[Start of section]

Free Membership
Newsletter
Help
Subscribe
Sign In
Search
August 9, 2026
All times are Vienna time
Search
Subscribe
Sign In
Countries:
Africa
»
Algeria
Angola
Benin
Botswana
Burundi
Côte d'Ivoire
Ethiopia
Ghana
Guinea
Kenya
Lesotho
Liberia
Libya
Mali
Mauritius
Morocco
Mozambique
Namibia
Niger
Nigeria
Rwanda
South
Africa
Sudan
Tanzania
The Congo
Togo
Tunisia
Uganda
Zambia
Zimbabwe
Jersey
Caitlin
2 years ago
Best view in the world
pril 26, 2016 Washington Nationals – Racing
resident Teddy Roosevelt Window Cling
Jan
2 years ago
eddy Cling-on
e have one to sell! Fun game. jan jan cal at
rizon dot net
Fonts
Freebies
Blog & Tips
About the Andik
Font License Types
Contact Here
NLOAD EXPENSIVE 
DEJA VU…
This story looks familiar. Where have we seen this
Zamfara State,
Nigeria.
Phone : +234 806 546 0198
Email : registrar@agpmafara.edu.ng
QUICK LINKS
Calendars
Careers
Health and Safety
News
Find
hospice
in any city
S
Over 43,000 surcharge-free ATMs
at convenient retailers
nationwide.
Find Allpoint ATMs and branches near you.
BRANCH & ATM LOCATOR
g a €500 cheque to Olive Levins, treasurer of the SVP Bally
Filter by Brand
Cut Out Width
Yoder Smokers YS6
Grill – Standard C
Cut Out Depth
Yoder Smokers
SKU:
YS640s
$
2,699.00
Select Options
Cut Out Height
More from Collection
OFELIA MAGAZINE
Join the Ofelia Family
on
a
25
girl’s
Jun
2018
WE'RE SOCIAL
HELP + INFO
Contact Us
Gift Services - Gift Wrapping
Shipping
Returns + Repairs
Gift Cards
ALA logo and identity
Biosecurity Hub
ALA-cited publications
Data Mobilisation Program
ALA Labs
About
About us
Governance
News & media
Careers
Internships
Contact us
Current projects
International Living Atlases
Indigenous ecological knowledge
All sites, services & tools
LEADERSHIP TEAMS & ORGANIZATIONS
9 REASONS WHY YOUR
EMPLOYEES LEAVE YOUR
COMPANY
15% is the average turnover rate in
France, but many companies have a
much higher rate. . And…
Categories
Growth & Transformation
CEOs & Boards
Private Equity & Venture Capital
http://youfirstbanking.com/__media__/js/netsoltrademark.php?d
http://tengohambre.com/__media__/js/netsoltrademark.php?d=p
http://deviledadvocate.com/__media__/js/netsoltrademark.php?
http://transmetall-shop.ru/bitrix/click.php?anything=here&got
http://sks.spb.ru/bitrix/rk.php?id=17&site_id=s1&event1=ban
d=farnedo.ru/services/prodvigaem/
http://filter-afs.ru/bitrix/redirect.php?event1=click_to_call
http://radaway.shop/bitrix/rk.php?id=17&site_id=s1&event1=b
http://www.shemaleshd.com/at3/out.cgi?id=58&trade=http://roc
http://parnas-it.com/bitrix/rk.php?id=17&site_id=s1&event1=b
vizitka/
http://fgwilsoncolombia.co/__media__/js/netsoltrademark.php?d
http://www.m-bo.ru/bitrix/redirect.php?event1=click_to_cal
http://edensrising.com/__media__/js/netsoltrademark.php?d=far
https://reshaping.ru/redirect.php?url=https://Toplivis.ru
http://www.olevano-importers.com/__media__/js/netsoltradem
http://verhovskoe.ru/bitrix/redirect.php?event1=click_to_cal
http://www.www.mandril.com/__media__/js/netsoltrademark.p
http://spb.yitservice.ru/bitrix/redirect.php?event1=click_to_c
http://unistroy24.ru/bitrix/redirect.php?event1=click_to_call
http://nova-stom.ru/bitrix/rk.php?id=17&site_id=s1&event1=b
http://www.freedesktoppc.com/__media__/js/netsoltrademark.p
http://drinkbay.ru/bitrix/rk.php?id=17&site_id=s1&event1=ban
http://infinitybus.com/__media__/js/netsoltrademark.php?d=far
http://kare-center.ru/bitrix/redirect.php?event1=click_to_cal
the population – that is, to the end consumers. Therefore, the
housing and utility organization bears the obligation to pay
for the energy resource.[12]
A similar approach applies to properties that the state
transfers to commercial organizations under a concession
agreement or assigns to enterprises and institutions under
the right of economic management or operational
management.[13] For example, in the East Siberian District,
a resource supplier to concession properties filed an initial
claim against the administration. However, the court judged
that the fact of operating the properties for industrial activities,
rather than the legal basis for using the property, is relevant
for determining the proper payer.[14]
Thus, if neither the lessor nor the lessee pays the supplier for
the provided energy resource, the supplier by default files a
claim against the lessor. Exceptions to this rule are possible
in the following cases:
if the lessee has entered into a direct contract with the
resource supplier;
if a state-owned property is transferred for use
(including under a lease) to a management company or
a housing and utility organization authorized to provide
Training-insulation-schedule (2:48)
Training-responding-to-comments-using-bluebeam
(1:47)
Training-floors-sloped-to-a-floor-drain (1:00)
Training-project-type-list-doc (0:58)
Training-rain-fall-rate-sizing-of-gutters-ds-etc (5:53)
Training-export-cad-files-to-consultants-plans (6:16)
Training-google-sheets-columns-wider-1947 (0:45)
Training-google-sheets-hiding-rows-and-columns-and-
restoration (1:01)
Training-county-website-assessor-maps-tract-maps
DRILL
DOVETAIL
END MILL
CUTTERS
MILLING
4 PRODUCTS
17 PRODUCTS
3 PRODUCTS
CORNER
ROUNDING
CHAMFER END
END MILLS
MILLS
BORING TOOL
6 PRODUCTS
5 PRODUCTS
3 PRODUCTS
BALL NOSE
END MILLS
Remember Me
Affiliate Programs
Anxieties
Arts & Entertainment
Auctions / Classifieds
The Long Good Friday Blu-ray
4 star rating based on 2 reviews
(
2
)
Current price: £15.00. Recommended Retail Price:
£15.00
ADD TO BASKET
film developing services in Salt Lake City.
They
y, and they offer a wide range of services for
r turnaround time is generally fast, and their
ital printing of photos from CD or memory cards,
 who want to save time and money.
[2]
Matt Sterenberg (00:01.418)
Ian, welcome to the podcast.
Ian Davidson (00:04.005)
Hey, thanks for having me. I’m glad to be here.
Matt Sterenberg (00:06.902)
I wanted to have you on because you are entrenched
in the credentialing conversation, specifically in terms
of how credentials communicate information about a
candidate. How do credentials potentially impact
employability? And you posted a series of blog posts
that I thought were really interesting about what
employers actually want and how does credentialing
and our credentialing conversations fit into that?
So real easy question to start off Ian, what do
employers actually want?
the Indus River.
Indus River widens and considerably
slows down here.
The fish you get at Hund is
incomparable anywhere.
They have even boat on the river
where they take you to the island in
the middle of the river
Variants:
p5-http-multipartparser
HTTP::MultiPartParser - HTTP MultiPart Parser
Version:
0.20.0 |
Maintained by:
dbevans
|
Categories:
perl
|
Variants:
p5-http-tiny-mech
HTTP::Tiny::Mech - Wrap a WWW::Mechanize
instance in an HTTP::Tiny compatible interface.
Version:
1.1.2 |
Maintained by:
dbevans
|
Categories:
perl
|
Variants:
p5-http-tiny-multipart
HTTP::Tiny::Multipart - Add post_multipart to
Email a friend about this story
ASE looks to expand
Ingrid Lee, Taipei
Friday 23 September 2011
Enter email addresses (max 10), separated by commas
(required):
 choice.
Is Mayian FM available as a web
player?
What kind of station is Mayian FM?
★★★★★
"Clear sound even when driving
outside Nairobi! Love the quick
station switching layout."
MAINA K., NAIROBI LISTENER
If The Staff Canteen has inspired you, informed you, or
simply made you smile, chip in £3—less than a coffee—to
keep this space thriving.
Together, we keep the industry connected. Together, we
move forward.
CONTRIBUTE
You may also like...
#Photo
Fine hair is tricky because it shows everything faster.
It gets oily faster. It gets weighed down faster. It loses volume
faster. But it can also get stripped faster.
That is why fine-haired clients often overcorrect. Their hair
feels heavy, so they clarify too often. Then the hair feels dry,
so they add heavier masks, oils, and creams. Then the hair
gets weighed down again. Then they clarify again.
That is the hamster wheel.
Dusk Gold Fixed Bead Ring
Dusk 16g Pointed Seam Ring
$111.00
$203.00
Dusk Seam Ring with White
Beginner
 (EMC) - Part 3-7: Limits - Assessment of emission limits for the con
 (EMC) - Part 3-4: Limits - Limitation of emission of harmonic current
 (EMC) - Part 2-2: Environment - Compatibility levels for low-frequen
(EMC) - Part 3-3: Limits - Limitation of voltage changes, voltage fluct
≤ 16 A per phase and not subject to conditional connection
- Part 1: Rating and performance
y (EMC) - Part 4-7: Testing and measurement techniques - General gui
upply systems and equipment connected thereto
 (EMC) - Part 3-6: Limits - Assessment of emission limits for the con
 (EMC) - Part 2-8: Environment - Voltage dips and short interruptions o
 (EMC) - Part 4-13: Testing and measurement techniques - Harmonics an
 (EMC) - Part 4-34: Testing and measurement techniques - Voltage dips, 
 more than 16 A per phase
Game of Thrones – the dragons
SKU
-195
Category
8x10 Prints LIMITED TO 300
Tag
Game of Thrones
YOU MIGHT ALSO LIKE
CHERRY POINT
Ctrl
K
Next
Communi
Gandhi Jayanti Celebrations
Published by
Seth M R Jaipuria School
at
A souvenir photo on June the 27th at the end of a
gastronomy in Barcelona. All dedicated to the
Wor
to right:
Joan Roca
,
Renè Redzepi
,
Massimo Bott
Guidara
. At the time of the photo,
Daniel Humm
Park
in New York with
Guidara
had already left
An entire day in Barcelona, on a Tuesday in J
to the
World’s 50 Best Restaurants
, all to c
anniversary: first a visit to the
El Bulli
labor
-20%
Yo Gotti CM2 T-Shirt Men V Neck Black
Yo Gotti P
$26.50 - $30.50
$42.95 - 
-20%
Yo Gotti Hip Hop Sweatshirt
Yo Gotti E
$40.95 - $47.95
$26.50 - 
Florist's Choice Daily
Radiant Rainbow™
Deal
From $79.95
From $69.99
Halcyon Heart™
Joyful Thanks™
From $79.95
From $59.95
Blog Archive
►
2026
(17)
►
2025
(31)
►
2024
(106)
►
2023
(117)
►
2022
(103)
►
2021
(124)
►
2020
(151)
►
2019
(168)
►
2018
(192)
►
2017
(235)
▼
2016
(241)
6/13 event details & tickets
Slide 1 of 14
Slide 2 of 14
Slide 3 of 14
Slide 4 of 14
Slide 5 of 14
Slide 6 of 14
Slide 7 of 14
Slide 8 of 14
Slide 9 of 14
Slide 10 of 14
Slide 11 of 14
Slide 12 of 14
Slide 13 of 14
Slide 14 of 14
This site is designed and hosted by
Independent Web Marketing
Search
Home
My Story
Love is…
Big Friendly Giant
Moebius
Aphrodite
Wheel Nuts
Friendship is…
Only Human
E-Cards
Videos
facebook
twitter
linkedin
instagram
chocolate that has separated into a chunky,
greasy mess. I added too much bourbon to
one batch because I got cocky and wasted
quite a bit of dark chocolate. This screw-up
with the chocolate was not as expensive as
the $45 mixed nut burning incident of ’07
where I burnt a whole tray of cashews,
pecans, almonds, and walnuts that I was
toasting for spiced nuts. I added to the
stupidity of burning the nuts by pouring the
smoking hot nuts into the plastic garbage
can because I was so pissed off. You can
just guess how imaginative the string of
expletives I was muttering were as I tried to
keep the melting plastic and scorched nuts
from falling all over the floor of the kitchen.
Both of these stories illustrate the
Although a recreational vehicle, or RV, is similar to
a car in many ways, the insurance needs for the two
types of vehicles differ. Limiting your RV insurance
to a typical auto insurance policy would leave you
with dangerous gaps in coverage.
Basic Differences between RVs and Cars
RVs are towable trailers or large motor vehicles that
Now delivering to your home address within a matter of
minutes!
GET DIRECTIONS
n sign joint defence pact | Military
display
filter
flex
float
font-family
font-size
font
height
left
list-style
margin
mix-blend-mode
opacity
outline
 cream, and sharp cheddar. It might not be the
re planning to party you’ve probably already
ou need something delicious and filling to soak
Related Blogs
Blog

[End of section]

_Task directions_
Update the entries above, beginning at the first line and going on through the line with "rizon dot net". Replace "Subscribe" with "Join" throughout those lines, change nothing else, and give back only those lines.

_Result of the exercise_
Free Membership
Newsletter
Help
Join
Sign In
Search
August 9, 2026
All times are Vienna time
Search
Join
Sign In
Countries:
Africa
»
Algeria
Angola
Benin
Botswana
Burundi
Côte d'Ivoire
Ethiopia
Ghana
Guinea
Kenya
Lesotho
Liberia
Libya
Mali
Mauritius
Morocco
Mozambique
Namibia
Niger
Nigeria
Rwanda
South
Africa
Sudan
Tanzania
The Congo
Togo
Tunisia
Uganda
Zambia
Zimbabwe
Jersey
Caitlin
2 years ago
Best view in the world
pril 26, 2016 Washington Nationals – Racing
resident Teddy Roosevelt Window Cling
Jan
2 years ago
eddy Cling-on
e have one to sell! Fun game. jan jan cal at
rizon dot net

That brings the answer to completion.